By 1940, when the movie was released, that had changed, and Chaplin’s daring satire on Hitler, dictatorship, and Nazism became his highest grossing film ever, and earned five Oscar nominations, including Best Picture. Saying that however, it is still fair to say that “The Great Dictator,” is actually one of Chaplin's weakest films now, although it's still quite powerful; this would be his most pre-"Limelight" overuse of sentimentality, and more importantly is his his infamous five minute long speech at the end of the film, where The Barber, at this moment confused for Hynkel, stating Chaplin's own personal views on dictatorship and Nazi practices. It spoke loudly at the time, by the one man who up 'til then, had never spoken at all, but the speech stops the movie dead in its tracks. Yet, the speech is probably the entire reason Chaplin made the movie. (And it's trended several times over in recent years I might add. But who's surprised Chaplin would go viral, really?)  

The movie would eventually lead to him actually being deported from America over a decade later, under the veil of being supposedly a Communist, which he wasn’t. He wasn’t Jewish either, which was another rumor at the time. "The Great Dictator" was banned in much of Europe at the time,  in some parts for decades.  The movie begins with the character of the Barber, after being a WWI hero, and some of the battle scenes in the film are not only incredible for realism at that time, but some are incredibly funny, including the entire sequence about the dud tank bullet which starts off with just a funny bit where the bullet limps out of the shot cannon, but Chaplin continues the joke by investigating the bullet, and leading the joke to it’s natural hilarious conclusion. (If you can find it, there's some great very rare behind-the-scenes footage, shot in color, of Chaplin preparing this sequence, and it might be some of the Earliest color footage of Chaplin.) 

 The Barber, injured in the war, in a coma, and suffering from amnesia, wakes up twenty years later to find Dictator Hynkel in charge, and he has to now rebuild his life in the ghetto. It's basically a subversion of Rip Van Winkle that seems so obvious, it's kinda stunning nobody had done it before, or really for that matter much since. He meets a nice girl from the family next door (Paulette Goddard, Chaplin’s then wife) who helps him from being taken away by storm troopers, one of them being a guy who’s life he saved back in the war. The other famous sequences from the film include Chaplin’s choreographed dance sequence that he has as Hynkel with an inflated globe, that eventually bursts right in his face. As well as a wonderful sequence with Oscar-nominee Jack Oakie, obviously meant to reference Mussolini, where both dictators attempt to one-up each other by sitting in higher chairs than the other, until they’re both near the ceiling and unable to get down. It's stunning how much it seems being a corrupt and murderous dictator essentially involves this diluted belief that they somehow always have to be better than everyone else. 

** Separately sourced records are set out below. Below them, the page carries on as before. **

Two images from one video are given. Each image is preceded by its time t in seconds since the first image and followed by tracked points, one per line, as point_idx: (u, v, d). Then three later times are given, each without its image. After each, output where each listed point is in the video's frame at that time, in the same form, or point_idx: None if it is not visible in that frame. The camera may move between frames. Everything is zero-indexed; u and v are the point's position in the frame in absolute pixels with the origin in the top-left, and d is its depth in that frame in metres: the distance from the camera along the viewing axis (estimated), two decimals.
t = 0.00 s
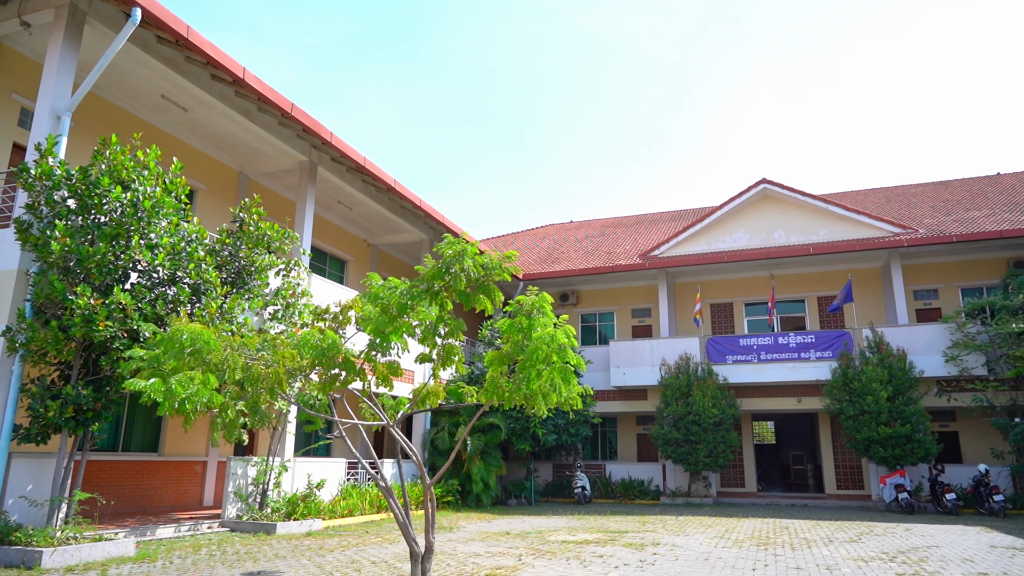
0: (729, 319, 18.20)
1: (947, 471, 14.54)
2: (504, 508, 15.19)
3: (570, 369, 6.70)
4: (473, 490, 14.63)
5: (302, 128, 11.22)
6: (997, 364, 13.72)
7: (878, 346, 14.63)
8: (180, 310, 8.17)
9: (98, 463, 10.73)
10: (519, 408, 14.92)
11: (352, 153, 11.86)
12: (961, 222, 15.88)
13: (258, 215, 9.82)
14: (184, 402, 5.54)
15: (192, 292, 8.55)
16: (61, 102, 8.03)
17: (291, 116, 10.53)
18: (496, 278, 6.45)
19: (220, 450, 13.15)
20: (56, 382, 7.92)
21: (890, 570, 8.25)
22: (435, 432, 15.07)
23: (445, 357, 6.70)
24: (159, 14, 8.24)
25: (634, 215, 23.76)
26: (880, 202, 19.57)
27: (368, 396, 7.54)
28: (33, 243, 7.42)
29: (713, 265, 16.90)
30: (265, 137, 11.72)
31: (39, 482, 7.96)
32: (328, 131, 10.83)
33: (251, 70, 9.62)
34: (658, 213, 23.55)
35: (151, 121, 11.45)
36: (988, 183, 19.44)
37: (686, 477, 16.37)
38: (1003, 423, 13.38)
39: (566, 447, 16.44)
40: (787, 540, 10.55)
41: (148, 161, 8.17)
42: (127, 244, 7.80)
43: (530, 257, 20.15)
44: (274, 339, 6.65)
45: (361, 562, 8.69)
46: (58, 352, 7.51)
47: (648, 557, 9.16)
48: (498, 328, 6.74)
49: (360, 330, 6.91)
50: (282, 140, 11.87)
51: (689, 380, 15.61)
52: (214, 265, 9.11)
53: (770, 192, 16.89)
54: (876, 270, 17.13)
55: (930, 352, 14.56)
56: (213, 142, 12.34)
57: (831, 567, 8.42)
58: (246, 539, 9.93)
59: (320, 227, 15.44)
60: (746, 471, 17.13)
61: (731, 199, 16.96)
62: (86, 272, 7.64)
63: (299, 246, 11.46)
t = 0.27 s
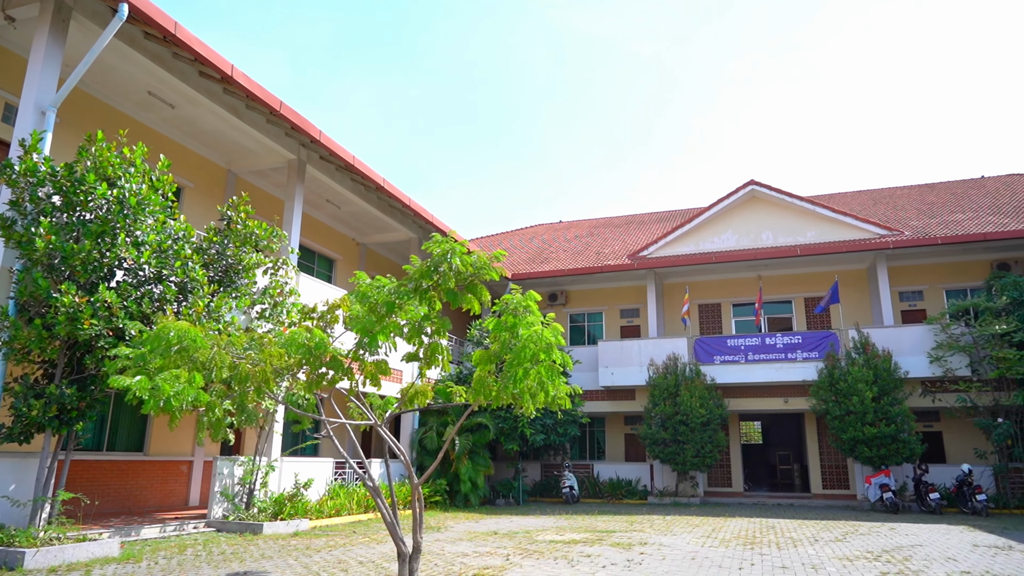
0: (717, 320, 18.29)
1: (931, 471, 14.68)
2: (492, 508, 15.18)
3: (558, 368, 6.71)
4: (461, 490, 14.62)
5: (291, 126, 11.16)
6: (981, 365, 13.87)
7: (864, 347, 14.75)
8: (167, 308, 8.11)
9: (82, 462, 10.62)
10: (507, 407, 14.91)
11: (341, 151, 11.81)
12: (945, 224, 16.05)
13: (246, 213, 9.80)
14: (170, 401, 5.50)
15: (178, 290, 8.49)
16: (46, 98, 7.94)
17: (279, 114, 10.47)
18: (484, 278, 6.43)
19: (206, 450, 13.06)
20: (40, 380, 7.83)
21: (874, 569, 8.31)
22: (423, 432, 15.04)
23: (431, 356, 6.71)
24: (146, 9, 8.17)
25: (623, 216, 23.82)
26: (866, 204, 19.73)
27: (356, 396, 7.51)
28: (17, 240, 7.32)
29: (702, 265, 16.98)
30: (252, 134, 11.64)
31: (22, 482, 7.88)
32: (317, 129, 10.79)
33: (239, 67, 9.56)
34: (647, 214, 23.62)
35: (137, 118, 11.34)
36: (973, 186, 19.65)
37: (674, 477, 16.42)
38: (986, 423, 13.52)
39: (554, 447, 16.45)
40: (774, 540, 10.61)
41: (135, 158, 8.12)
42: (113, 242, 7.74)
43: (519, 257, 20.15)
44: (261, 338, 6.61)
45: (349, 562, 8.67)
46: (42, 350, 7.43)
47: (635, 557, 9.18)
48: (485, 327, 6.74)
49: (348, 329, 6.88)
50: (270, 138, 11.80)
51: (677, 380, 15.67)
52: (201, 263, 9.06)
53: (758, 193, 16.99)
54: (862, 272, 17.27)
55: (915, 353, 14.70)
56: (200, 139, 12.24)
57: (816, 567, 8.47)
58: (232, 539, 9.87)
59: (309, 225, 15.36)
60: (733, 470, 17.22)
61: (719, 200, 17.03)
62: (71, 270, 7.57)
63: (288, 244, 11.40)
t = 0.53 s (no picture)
0: (704, 320, 18.38)
1: (914, 471, 14.82)
2: (480, 507, 15.17)
3: (545, 367, 6.71)
4: (448, 489, 14.61)
5: (279, 124, 11.10)
6: (964, 366, 14.01)
7: (849, 348, 14.86)
8: (152, 307, 8.05)
9: (65, 462, 10.52)
10: (495, 407, 14.91)
11: (329, 149, 11.76)
12: (930, 226, 16.21)
13: (233, 211, 9.75)
14: (155, 400, 5.46)
15: (164, 288, 8.43)
16: (29, 93, 7.84)
17: (267, 111, 10.41)
18: (472, 276, 6.41)
19: (191, 449, 12.96)
20: (22, 379, 7.75)
21: (858, 568, 8.38)
22: (410, 432, 15.01)
23: (417, 355, 6.70)
24: (132, 5, 8.11)
25: (612, 216, 23.88)
26: (852, 206, 19.89)
27: (343, 395, 7.48)
28: None
29: (689, 266, 17.05)
30: (240, 132, 11.57)
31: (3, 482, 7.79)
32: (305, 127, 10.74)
33: (226, 64, 9.51)
34: (635, 214, 23.70)
35: (123, 114, 11.24)
36: (956, 188, 19.87)
37: (661, 476, 16.47)
38: (969, 423, 13.66)
39: (541, 447, 16.47)
40: (759, 539, 10.67)
41: (120, 155, 8.05)
42: (97, 239, 7.67)
43: (507, 257, 20.15)
44: (248, 337, 6.58)
45: (335, 562, 8.64)
46: (25, 349, 7.35)
47: (622, 556, 9.21)
48: (473, 326, 6.73)
49: (335, 328, 6.86)
50: (258, 136, 11.73)
51: (664, 380, 15.72)
52: (187, 261, 8.99)
53: (745, 195, 17.08)
54: (847, 273, 17.41)
55: (899, 354, 14.84)
56: (187, 136, 12.15)
57: (801, 565, 8.53)
58: (217, 539, 9.81)
59: (296, 224, 15.28)
60: (720, 470, 17.32)
61: (707, 201, 17.11)
62: (54, 267, 7.49)
63: (275, 243, 11.34)
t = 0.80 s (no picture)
0: (691, 320, 18.46)
1: (898, 470, 14.96)
2: (467, 507, 15.16)
3: (532, 367, 6.72)
4: (435, 489, 14.60)
5: (266, 122, 11.03)
6: (947, 366, 14.16)
7: (834, 349, 14.98)
8: (137, 305, 7.98)
9: (47, 462, 10.40)
10: (483, 407, 14.90)
11: (317, 148, 11.70)
12: (914, 228, 16.37)
13: (219, 210, 9.69)
14: (139, 399, 5.41)
15: (149, 287, 8.36)
16: (13, 89, 7.74)
17: (254, 109, 10.36)
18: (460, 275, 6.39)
19: (176, 449, 12.87)
20: (4, 378, 7.66)
21: (841, 566, 8.45)
22: (398, 431, 14.97)
23: (405, 354, 6.68)
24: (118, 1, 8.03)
25: (600, 216, 23.93)
26: (838, 208, 20.05)
27: (330, 395, 7.46)
28: None
29: (677, 267, 17.12)
30: (227, 130, 11.50)
31: None
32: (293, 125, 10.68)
33: (213, 61, 9.44)
34: (623, 215, 23.76)
35: (108, 111, 11.14)
36: (941, 191, 20.07)
37: (647, 476, 16.55)
38: (951, 423, 13.80)
39: (529, 447, 16.49)
40: (745, 539, 10.74)
41: (104, 152, 7.96)
42: (81, 237, 7.60)
43: (496, 256, 20.15)
44: (234, 336, 6.54)
45: (322, 562, 8.60)
46: (6, 347, 7.26)
47: (609, 555, 9.24)
48: (460, 326, 6.72)
49: (322, 327, 6.83)
50: (245, 134, 11.65)
51: (651, 380, 15.78)
52: (173, 260, 8.90)
53: (733, 196, 17.17)
54: (833, 274, 17.55)
55: (884, 355, 14.98)
56: (173, 133, 12.06)
57: (786, 564, 8.59)
58: (202, 540, 9.75)
59: (284, 222, 15.20)
60: (706, 470, 17.41)
61: (695, 202, 17.18)
62: (37, 265, 7.41)
63: (262, 241, 11.25)
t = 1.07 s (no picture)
0: (679, 321, 18.54)
1: (882, 470, 15.09)
2: (454, 507, 15.15)
3: (521, 367, 6.74)
4: (423, 489, 14.57)
5: (253, 119, 10.96)
6: (930, 367, 14.30)
7: (820, 349, 15.09)
8: (121, 304, 7.90)
9: (29, 462, 10.28)
10: (470, 406, 14.89)
11: (304, 146, 11.64)
12: (899, 230, 16.53)
13: (206, 207, 9.63)
14: (122, 398, 5.36)
15: (134, 285, 8.27)
16: None
17: (241, 107, 10.29)
18: (449, 274, 6.39)
19: (161, 449, 12.76)
20: None
21: (826, 565, 8.51)
22: (385, 431, 14.94)
23: (394, 353, 6.65)
24: None
25: (589, 217, 23.98)
26: (824, 209, 20.21)
27: (317, 394, 7.42)
28: None
29: (665, 267, 17.19)
30: (214, 127, 11.41)
31: None
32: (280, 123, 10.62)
33: (199, 58, 9.37)
34: (612, 215, 23.83)
35: (93, 107, 11.03)
36: (925, 193, 20.27)
37: (634, 476, 16.62)
38: (935, 423, 13.93)
39: (516, 446, 16.50)
40: (731, 538, 10.80)
41: (89, 149, 7.89)
42: (65, 234, 7.52)
43: (484, 256, 20.14)
44: (219, 335, 6.50)
45: (308, 562, 8.56)
46: None
47: (596, 555, 9.26)
48: (448, 325, 6.71)
49: (310, 326, 6.80)
50: (232, 131, 11.57)
51: (638, 380, 15.83)
52: (158, 258, 8.86)
53: (720, 197, 17.26)
54: (819, 275, 17.69)
55: (868, 355, 15.11)
56: (159, 130, 11.95)
57: (771, 564, 8.64)
58: (187, 540, 9.67)
59: (271, 221, 15.11)
60: (693, 469, 17.49)
61: (682, 203, 17.25)
62: (20, 263, 7.33)
63: (248, 240, 11.19)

It’s certainly a landmark film, just for being one of a literal handful of films to criticize the Nazi regime before the war, or any kind of dictatorial practices. Chaplin was of course, one of the very few people in Hollywood who even could do that though, but it's not like anybody had to twist his hand on it. "The Great Dictator" is Chaplin’s is by far his most pointed and important satire; I'd be hard-pressed to call it his most personal and emotional film, I think that goes to "Limelight", but I think it's fair to say that it was the one that he was the most proud of having made.